Extracted records |
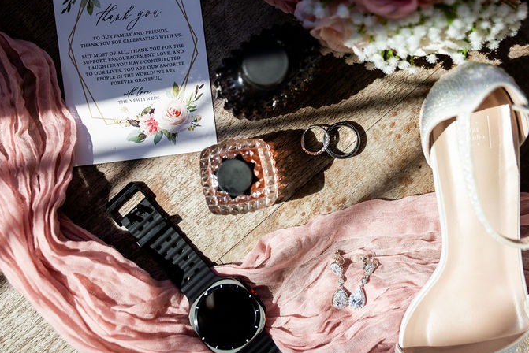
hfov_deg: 32.8
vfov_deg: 22.2
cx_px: 313
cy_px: 133
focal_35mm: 61
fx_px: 897
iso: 125
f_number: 3.2
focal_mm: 40
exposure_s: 1/1250
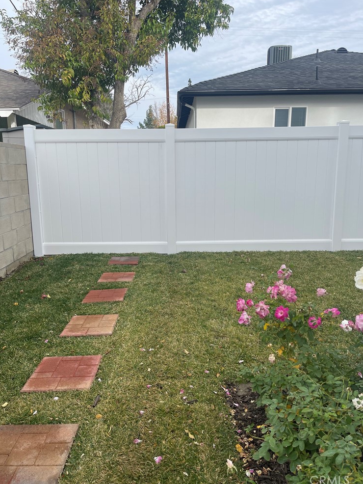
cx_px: 177
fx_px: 377
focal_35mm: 27
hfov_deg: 51.4
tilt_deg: -10.5
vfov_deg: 65.3
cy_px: 236
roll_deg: -1.4
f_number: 1.6
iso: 32
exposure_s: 1/1883
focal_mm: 5.1
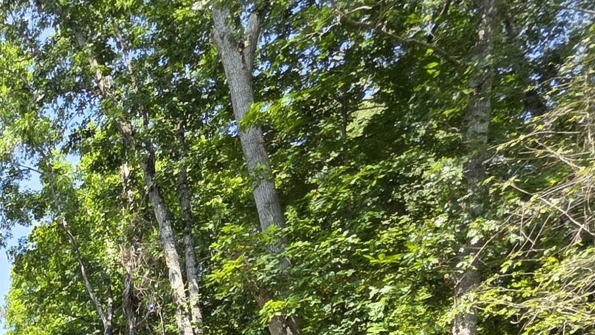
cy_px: 672
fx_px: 757
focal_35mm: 48
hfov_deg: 33.4
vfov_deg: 17.6
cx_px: -148
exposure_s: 1/500
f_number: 1.9
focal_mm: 2.2
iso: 40
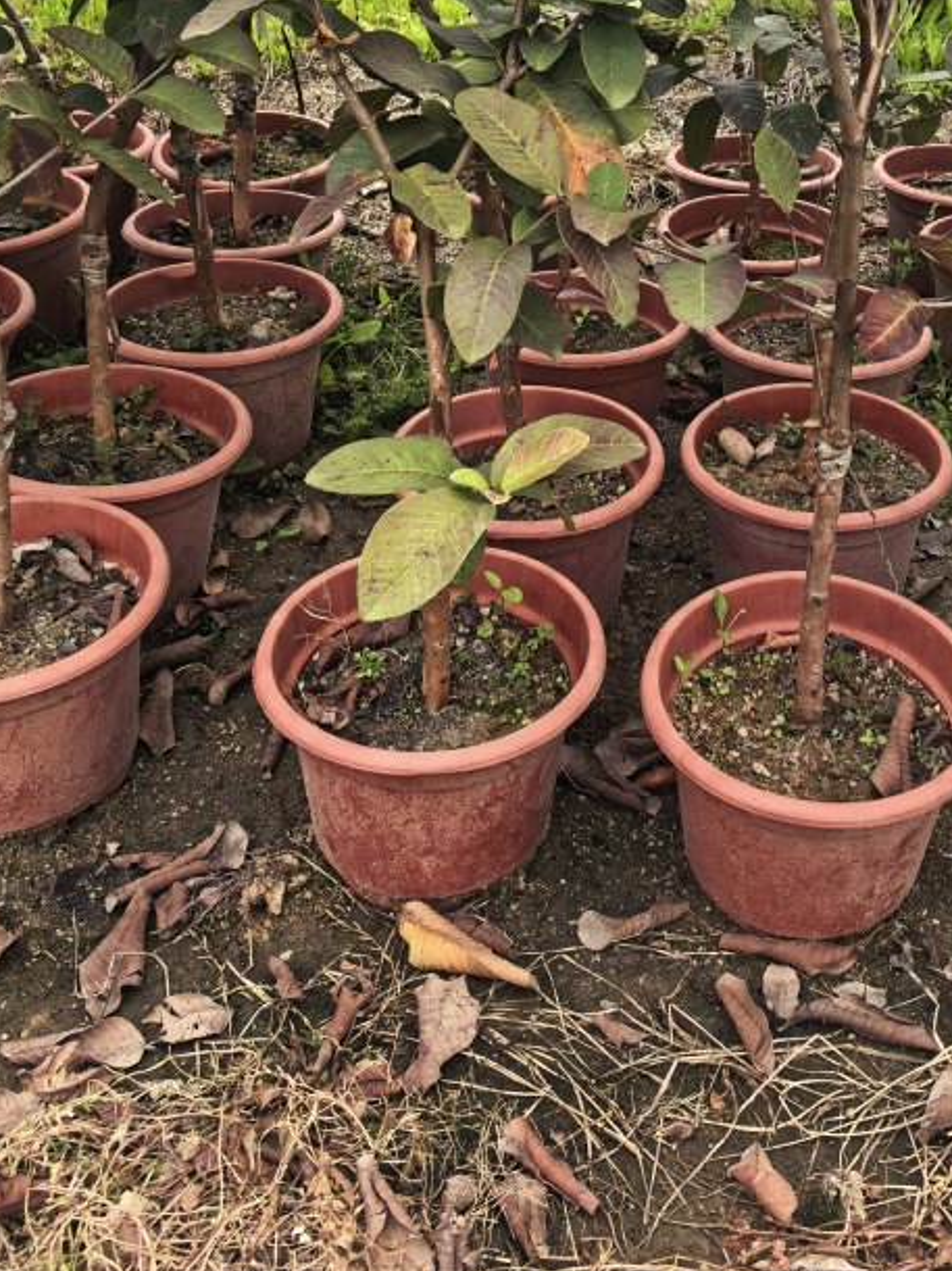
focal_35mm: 42
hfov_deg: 33.6
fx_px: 1541
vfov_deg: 42.6
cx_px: 723
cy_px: 241
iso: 50
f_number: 2
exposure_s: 1/775
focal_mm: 5.75
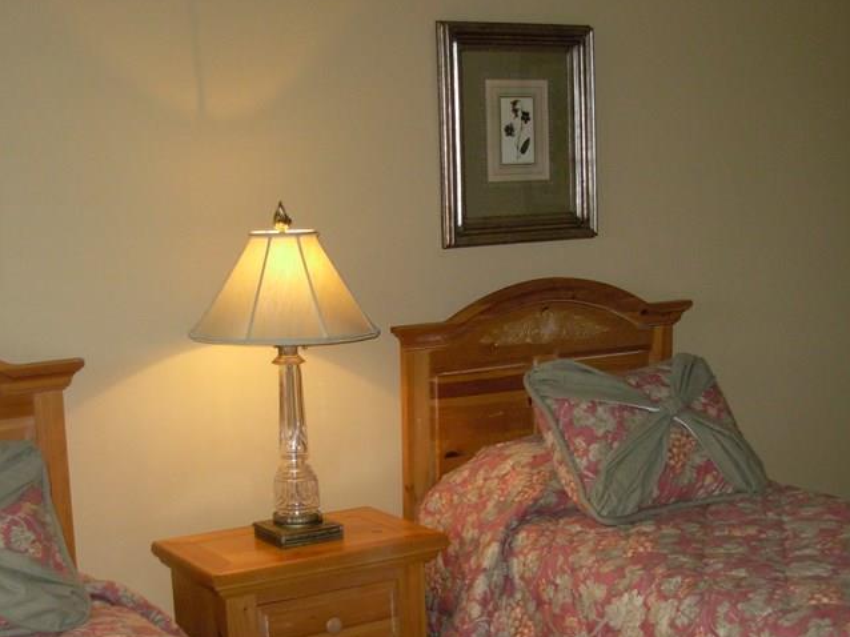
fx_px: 1497
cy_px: 418
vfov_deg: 23.9
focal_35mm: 61
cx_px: 404
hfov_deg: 31.7
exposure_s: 1/58.6
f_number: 2.9
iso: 205
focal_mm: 6.3
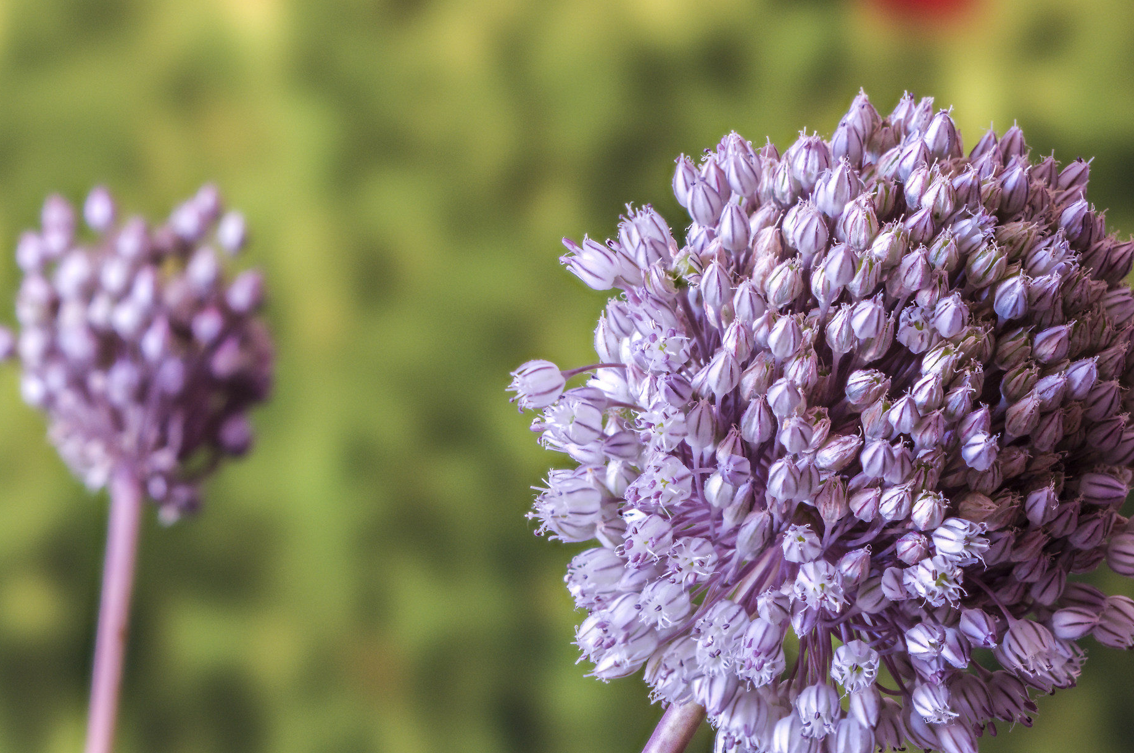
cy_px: 380
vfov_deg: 6.7
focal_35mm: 206
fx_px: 6471
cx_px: 609
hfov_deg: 10.0
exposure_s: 1/1.6
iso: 200
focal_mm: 105
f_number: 5.6
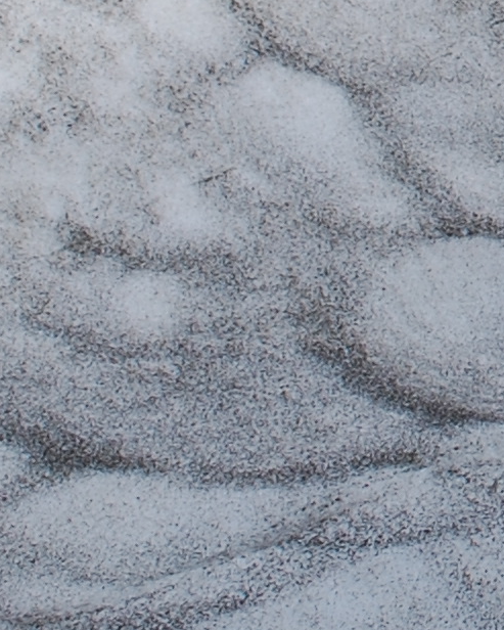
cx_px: 1204
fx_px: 3635
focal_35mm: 195
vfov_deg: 9.5
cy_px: -394
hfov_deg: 7.4
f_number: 8
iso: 100
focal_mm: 22
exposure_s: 1/250
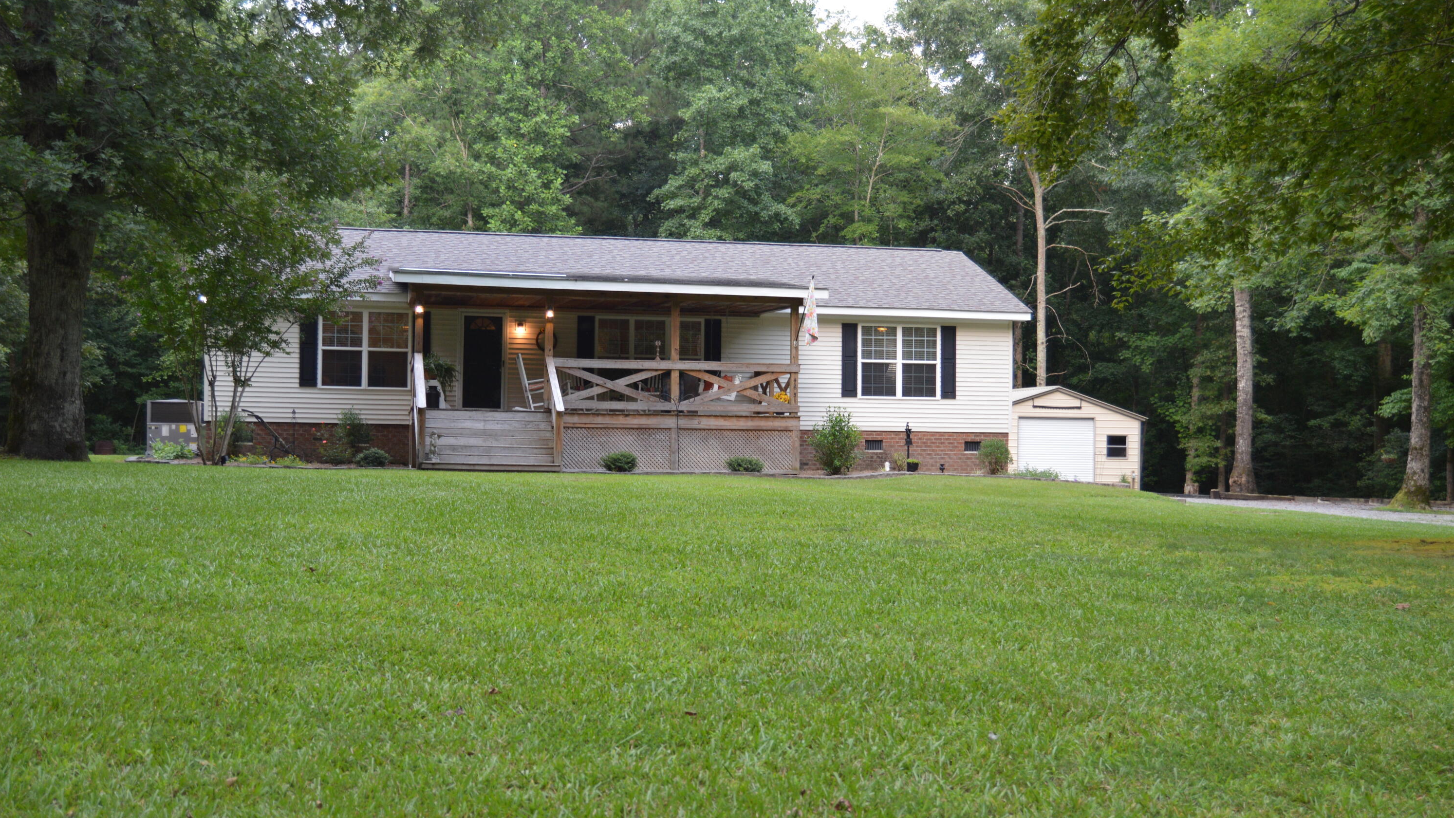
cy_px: 459
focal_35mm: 41
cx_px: 724
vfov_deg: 29.0
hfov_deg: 49.4
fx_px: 1581
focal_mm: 26
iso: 400
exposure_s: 1/80
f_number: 4.5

ACTION ITEM | Starting at the line with "focal_mm: 5.75", write out every line exactly through the final line of the records above, both included, and skip the pictures.

OUTPUT BELOW |
focal_mm: 5.75
fx_px: 1497
cy_px: 418
vfov_deg: 23.9
focal_35mm: 61
cx_px: 404
hfov_deg: 31.7
exposure_s: 1/58.6
f_number: 2.9
iso: 205
focal_mm: 6.3
cy_px: 380
vfov_deg: 6.7
focal_35mm: 206
fx_px: 6471
cx_px: 609
hfov_deg: 10.0
exposure_s: 1/1.6
iso: 200
focal_mm: 105
f_number: 5.6
cx_px: 1204
fx_px: 3635
focal_35mm: 195
vfov_deg: 9.5
cy_px: -394
hfov_deg: 7.4
f_number: 8
iso: 100
focal_mm: 22
exposure_s: 1/250
cy_px: 459
focal_35mm: 41
cx_px: 724
vfov_deg: 29.0
hfov_deg: 49.4
fx_px: 1581
focal_mm: 26
iso: 400
exposure_s: 1/80
f_number: 4.5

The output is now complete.